Toby did not have to verbalize his 'WHAT!?', his expression said it perfectly.

Piffle folded her paws in her lap primly. "I told you about how all that sadness turned into a weird kind of peaceful, buzzy, splifficated-ness after a while. I've never felt anything like that before. It wasn't happiness, but it was so much the opposite, it almost was. It's hard to describe. I like to do stuff I've never done before."

Toby shook his head a little. "You're braver than me then. I don't think I could ever be like you," he said with mixed admiration and declination.

She grinned slyly and poked him. "Say... weren't you telling me before about all your miserable ol' days being sick and doing nothing, and every day being the same? And you're willing to go all the way to Anasarca to get that back?"

Toby's cheeks flushed hot. "That's... not even close to the same thing." He scowled, but the thought drilled deeper. "Um. Well." Toby felt his head spin a bit. "Geez, maybe it is..."

Piffle patted his leg. She resumed combing Doll's hair as she talked. "Some of us like variety, some of us like stability. If we go to the ice cream shop, Toby, I won't mind you getting plain vanilla if you don't mind me getting orange mint rocketberry fudge supreme."

He thought that metaphor was quite cute. And he was beginning to realize that maybe Piffle was a lot wiser than her bubbliness belied. "Is that a real flavor somewhere?"

"No, but wouldn't it be nifty if it was?"

"You might even get me to try a bite," Toby said bashfully.

She 'Ooooh'ed and giggled.

Things were starting to exceed Toby's flirtatiousness threshold (even though part of him liked it quite a bit), so he tried to find a release valve. "That, um, uh... Back at the campsite, you said something about running away from home? I'm interested in hearing about that."

It was Piffle's turn to blush. "Really? It's... nothin' exciting. I don't wanna be a wet blanket. I don't even know why I brought it up."

He was puzzled by this reaction. She was normally so boundlessly open about everything. "No, I want to hear it. I mean... if you're comfortable telling it."

She reached up to fuss with her antennae and was silent for a moment. "Okay," she decided quietly. "For starters, I don't remember how I ended up here. It's been so long ago, all my memories of my old life are gone. I don't know who I was before here. But I like how I've ended up, so que sera sera."

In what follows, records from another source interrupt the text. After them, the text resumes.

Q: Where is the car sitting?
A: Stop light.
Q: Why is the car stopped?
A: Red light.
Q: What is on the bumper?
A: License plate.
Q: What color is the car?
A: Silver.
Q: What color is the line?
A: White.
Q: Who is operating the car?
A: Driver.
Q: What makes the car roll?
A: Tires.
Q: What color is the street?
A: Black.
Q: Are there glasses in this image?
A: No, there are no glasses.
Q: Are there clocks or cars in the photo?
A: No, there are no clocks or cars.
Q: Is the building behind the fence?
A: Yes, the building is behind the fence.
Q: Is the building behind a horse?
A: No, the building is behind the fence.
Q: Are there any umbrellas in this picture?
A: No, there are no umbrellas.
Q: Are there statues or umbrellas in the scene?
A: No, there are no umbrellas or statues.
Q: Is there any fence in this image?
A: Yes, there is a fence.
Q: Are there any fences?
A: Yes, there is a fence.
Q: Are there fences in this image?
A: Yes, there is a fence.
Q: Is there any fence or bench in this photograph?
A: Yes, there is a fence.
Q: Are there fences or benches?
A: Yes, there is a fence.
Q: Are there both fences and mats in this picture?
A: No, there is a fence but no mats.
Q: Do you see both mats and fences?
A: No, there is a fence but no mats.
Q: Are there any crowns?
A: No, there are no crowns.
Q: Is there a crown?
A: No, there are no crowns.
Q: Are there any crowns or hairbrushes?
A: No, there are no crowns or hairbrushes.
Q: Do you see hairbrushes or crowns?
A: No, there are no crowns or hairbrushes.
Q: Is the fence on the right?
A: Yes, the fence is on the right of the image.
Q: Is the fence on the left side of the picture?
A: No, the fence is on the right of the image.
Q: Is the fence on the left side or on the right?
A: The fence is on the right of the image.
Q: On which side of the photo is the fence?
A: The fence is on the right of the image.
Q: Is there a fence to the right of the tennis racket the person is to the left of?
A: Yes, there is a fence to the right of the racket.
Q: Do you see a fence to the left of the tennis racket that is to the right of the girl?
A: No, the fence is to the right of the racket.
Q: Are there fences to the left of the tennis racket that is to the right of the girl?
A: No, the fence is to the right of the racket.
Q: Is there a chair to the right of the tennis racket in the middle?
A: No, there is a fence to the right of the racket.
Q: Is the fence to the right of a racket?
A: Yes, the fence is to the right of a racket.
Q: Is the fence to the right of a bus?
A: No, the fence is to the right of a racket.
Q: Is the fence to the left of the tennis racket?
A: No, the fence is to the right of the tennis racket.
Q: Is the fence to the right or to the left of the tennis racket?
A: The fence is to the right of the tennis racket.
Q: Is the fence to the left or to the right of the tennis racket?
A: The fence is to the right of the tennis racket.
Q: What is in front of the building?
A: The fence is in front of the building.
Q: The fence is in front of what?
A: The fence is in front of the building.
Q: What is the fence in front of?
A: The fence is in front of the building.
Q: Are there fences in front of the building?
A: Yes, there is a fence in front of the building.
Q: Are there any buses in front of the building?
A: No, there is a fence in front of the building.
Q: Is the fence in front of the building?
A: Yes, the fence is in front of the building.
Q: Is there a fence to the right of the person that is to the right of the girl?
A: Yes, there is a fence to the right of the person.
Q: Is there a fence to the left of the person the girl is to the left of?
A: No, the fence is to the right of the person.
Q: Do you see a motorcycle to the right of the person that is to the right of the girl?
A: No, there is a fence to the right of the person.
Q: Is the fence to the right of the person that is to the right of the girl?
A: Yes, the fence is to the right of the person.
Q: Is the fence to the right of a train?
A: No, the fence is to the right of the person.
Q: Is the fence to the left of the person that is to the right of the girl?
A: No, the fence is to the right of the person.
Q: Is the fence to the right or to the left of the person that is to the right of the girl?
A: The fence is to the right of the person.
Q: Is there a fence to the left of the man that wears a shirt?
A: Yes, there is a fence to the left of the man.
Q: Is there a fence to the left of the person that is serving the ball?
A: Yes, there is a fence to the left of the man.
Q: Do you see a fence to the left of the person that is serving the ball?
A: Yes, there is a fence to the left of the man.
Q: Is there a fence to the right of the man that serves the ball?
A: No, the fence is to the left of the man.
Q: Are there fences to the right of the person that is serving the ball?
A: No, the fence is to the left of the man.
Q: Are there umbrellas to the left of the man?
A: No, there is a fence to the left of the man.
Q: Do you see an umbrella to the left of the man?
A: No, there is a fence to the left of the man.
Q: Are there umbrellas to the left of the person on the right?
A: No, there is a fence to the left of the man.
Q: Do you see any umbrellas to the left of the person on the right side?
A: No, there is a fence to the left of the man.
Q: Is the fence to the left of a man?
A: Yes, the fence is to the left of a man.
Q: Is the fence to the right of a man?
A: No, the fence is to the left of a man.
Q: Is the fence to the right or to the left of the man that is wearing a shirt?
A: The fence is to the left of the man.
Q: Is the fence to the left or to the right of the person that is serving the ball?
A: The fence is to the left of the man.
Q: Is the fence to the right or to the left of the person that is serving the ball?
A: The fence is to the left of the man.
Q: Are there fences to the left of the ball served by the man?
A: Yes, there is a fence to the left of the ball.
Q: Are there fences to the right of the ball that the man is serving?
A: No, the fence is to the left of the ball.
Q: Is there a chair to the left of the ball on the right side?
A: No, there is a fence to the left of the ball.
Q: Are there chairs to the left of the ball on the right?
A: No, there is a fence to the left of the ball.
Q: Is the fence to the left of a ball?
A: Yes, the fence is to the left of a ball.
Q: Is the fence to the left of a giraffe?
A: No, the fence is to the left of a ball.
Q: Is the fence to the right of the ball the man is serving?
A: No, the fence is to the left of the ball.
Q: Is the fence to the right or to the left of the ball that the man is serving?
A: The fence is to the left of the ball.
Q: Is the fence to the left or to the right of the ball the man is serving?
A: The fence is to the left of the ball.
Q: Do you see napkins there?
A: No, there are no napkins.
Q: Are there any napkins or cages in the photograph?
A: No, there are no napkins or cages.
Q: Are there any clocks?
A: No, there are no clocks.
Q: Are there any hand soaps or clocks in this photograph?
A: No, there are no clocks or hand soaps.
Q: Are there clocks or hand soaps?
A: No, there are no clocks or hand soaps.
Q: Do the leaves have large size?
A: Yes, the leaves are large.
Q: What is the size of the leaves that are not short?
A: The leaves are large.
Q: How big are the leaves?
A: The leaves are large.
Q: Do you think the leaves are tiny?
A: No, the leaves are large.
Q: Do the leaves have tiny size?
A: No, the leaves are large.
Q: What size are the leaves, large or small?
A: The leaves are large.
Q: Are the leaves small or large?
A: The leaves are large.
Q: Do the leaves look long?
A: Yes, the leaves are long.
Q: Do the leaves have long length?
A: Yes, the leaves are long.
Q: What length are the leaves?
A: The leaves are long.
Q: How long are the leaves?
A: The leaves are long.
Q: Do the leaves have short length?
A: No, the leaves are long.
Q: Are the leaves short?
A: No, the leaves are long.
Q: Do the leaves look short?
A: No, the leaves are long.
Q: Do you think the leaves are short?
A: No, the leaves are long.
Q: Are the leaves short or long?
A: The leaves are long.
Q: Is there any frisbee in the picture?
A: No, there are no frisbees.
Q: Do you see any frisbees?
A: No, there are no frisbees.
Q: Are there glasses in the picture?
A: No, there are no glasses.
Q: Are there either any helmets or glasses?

"Even with the fly eyes?" he gently teased.

"Doncha think I would've gotten rid of them by now if I didn't like 'em?" she parried with a chuckle. But then she sighed. "I have kind of an adopted mommy here. And she's very kind and she cares about other people a lot. But it's hard to tell when you first meet her. She's very gruff. And she's... Well, I don't wanna say she's like you, but she is concerned with safety all the time."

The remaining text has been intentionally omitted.